We also add some cases where no behavioral change is inserted. For instance, we add/remove comments, white space, change variable names, so forth. The rationale behind this is to understand how good the system is at detecting those corner cases where no re-synthesis is needed. Ideally, a good implementation should be able to detect that there was no change and return in almost no time. In some cases, this will not happen and at least a part of the flow will be triggered. Those changes were artificially created by us, but were inspired in cases observed in repository diffs.

Changes are divided into three categories: No Changes, LocalChanges, GlobalChanges. No Changes does not reflect any real change in the behavior of a system, they can be adding whitespace, double invertions, changing the name of a variable, or actual changes to unused parts of the circuit. The *LocalChanges* category includes changes within a module, mostly single line changes, or very localized changes, for instance changing the condition on an if-else if chain, changing the constant values, arithmetic operations, so forth. Finally, Global Changes are changes that either affect multiple modules or a module that is instantiated multiple times in the design. Although we split changes into LocalChanges and GlobalChanges it is not necessarily the case that the amount of reused cells will be lower for GlobalChanges, since this is largely flow-dependent. We also believe that researches could focus more on some types of changes in a given work, since different types of techniques will behave differently in each category.

A summary with the number of changes added to each benchmark is given in Table 2, with breakdown by category and source (actual or synthetic). For DX and AL, all changes are considered actual changes. We tried to keep a distribution of largely *LocalChanges*, since the idea behind ANUBIS is to leverage small incremental steps, although some *GlobalChanges* are expected. The percentage of *LocalChanges* versus *GlobalChanges* approximately reflects our observations from the repository histories that we looked at, although we did not perform any statistical analysis over the histories.

# 3.3 Setup requirements to report ANUBIS results

For the sake of fairness, we assume that researchers using ANUBIS will abide to ethics when reporting results. Nevertheless, we discuss some of the "minimum" expected setup conditions for a fair reporting on ANUBIS.

**Table 2:** Summary of changes inserted in the benchmarks with breakdown by category and source: actual code changes including git and commented out code (A) and synthetic (S).
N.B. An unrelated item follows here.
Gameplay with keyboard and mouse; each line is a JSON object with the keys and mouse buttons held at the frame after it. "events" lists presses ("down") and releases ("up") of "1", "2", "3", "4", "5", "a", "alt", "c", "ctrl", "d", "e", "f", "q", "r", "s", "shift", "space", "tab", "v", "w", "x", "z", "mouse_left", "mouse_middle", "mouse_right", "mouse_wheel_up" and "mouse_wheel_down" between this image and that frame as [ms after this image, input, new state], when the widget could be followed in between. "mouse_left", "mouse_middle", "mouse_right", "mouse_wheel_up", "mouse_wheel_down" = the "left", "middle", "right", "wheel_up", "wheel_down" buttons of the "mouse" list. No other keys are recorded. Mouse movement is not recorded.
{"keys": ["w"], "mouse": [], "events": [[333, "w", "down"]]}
| Design Tota | Total | No Changes |   | Local Changes |    | GlobalChanges |   |
|-------------|-------|------------|---|---------------|----|---------------|---|
|             |       | A          | S | A             | S  | A             | 5 |
| DX          | 27    | 0          | 4 | 23            | 0  | 0             | 0 |
| AL          | 15    | 1          | 5 | 9             | 0  | 0             | 0 |
| FP          | 37    | 0          | 7 | 12            | 14 | 2             | 2 |
| MO          | 34    | 0          | 7 | 20            | 0  | 4             | 3 |
| OR          | 31    | 1          | 5 | 19            | 0  | 4             | 2 |

#### Equality in number of cores and resources used:

When running full synthesis, setup and incremental synthesis the same number of cores and physical resources (memory, IO and network bandwidth, so forth) should be available. The workload on the computers running the flow should also be consistent, and if at all possible only the benchmarks should be running. The server configuration should be disclosed as much as possible, but at least the number of cores used and the available memory should be reported. Note that, if, for instance, the setup flow is single threaded, the incremental synthesis could be parallelized, but the results should be reported with a single thread. This measure prevents a flow of scoring artificially high due to higher parallelism, and although we embrace parallel applications, they are not the main target of ANUBIS.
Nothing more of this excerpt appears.